- **PROBLEM REQUIREMENTS**: Carry on the roundup below of blog reactions to the fake Togo national team's match against Bahrain, picking up after its final sentence.

Togo's football federation says the “national team” that played an exhibition match against Bahrain on September 7, 2010 was fake. Togo's sports minister says that the team was made up of “unidentified players and their shadowy handlers” who belonged to a “mafia group.” FIFA is investigating the allegations. One blogger has described the story as one of the weirdest stories of the year and another one says it is “one of the most hilarious sports practical jokes of all time.”
Husnain44 says international soccer business seems to be a lot easier than everyone makes out. He has got an idea. He wants to organise a match with the Spanish National Team “…so I’m off to make 10 quick phone calls and then challenge the Spanish national team to a kickabout.”
If you always wanted to play international football but you were not good enough, do not worry:
Have you always wanted to play international football, but were never quite good enough? Not a problem, provided you’re willing to tell a few lies and trick a few people. Because that’s how a team of footballers claiming to be the Togo national team managed to play an international friendly vs Bahrain last week.
Husnain44 wonders why Bahrain only managed to score 3 goals with a fake team:
Looks to me like someone has taken advantage of the disorganization in Togolese football, which had its football federation dissolved by FIFA in December 2009 and will elect new permanent federation members later this year.
The interesting thing here isn’t just that the fake Togolese players and agent were able to arrange and play an international football match without anyone getting suspicious. The really odd thing is that Bahrain only managed to win 3-0. Shouldn’t the Bahrain national team have destroyed these jokers by double digits? This is the same Bahrain team that was just one saved penalty kick away from making the 2010 World Cup instead of New Zealand.
Sounds to me like this international football business is a lot easier than everyone makes out, so I’m off to make 10 quick phone calls and then challenge the Spanish national team to a kickabout.
Derek Catsam asks, “Togo or Not Togo? (Not Togo)”:
Bahrain’s football team wondered why the Togolese team they had just beaten 3-0 last Tuesday played so poorly. Togo, after all, had been one of Africa’s representatives in the 2006 World Cup in Germany.
Well, it turns out that the reason Togo’s team did not seem very good was that they weren’t. Bahrain had played a group of imposters. Apparently a fake agent was able to sell the game to Bahrain (and the friendly appeared on FIFA’s website as well), which is in the process of preparing for the Asian championships and presumably would like to warm up with actual competition. Togo’s sports minister promises to investigate, though there is no indication that there is any wrongdoing in Togolese football circles.
Tayler Reisinger says this is one of the most hilarious practical joke of all time:
Usually a 3-0 Bahrain win over Togo won’t make it into your sports section here in the United States. But when a fake agent may have somehow tricked the Bahrain Football Federation into playing a team full of impostors, you may have one of the most hilarious sports practical jokes of all time.
All that was missing in the game was “a laughing Ashton Kutcher bursting into the victorious locker room”:
Togo is perhaps best known as a surprise qualifier for the 2006 World Cup and Bahrain is a constant threat to advance out of Asian qualifying, so it’s not as if the match could fly completely under the radar. But the “loss” certainly came as a surprise to Togo sports minister Christophe Chao, who apparently had no knowledge that a game was even scheduled.

- **DATA SHOWN**:
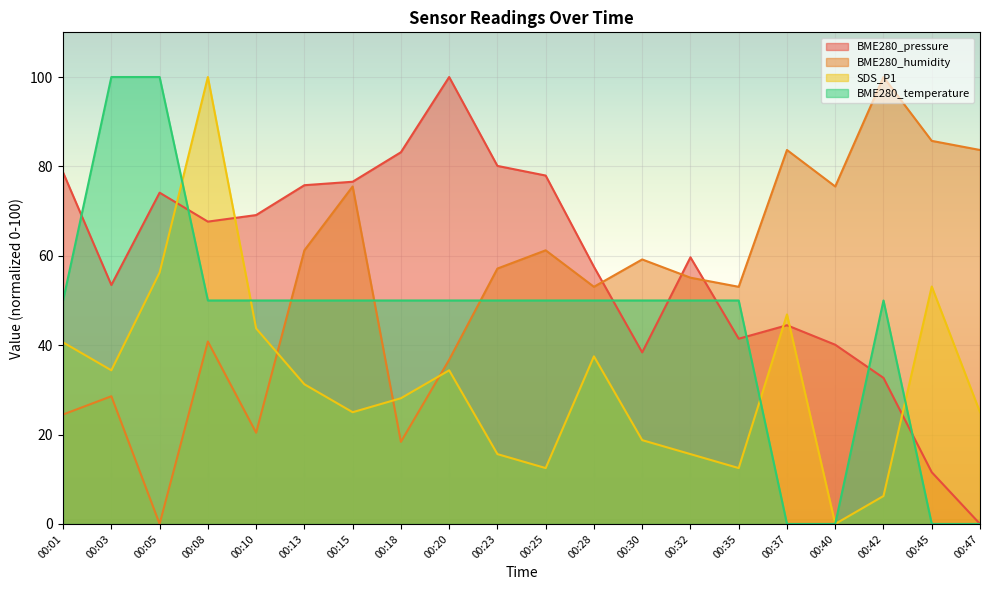

How many interior local valleys does the SDS_P1 series have?

5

- **EXPECTED ANSWER**:
Everything looked legit to Bahrain, who received approval from what they thought was Togo’s football governing body. It wasn’t until shortly before kickoff when the “Togo” pulled the old switcheroo – all 18 players who dressed for the match were different from the team roster that was given to their opponents in the planning stages.
After Bahrain cruised to a 3-0 win they rightfully began to wonder why the victory was so easy. Maybe it was the fact that they played a bunch of stiffs with Togo jerseys on, and all that was missing was a laughing Ashton Kutcher bursting into the victorious locker room.
PassandMove says this was “One of the weirdest stories of the year so far”:
One of the weirdest stories of the year so far. Bahrain played a bunch of people who said they were the Togo national side, expect it turns out they weren't… Full details here. Reminds me of those stories you here about pub sides going on a tour of Spain and it turning out one of the teams they're playing things West Ham are visiting or something.
Peter Amsel's formula for fixing a soccer match: don't bother to bribe a player or two, just swap the whole team!:
If you’re going to fix a match, don’t bother attempting to bribe a player or two. Hell, just swap out the whole team and be done with it. That’s the apparent modus operandi of one Wilson Raj Perumal, a Singapore native jailed in 1995 for match fixing, who was last in the news as the subject of an investigation by Zimbabwe officials for allegedly dressing up a bunch of unknown scrubs in freshly pressed uniforms and passing them off as the national team at a match in Malaysia last year. Pretty ingenious, if you think about it (but not for too long).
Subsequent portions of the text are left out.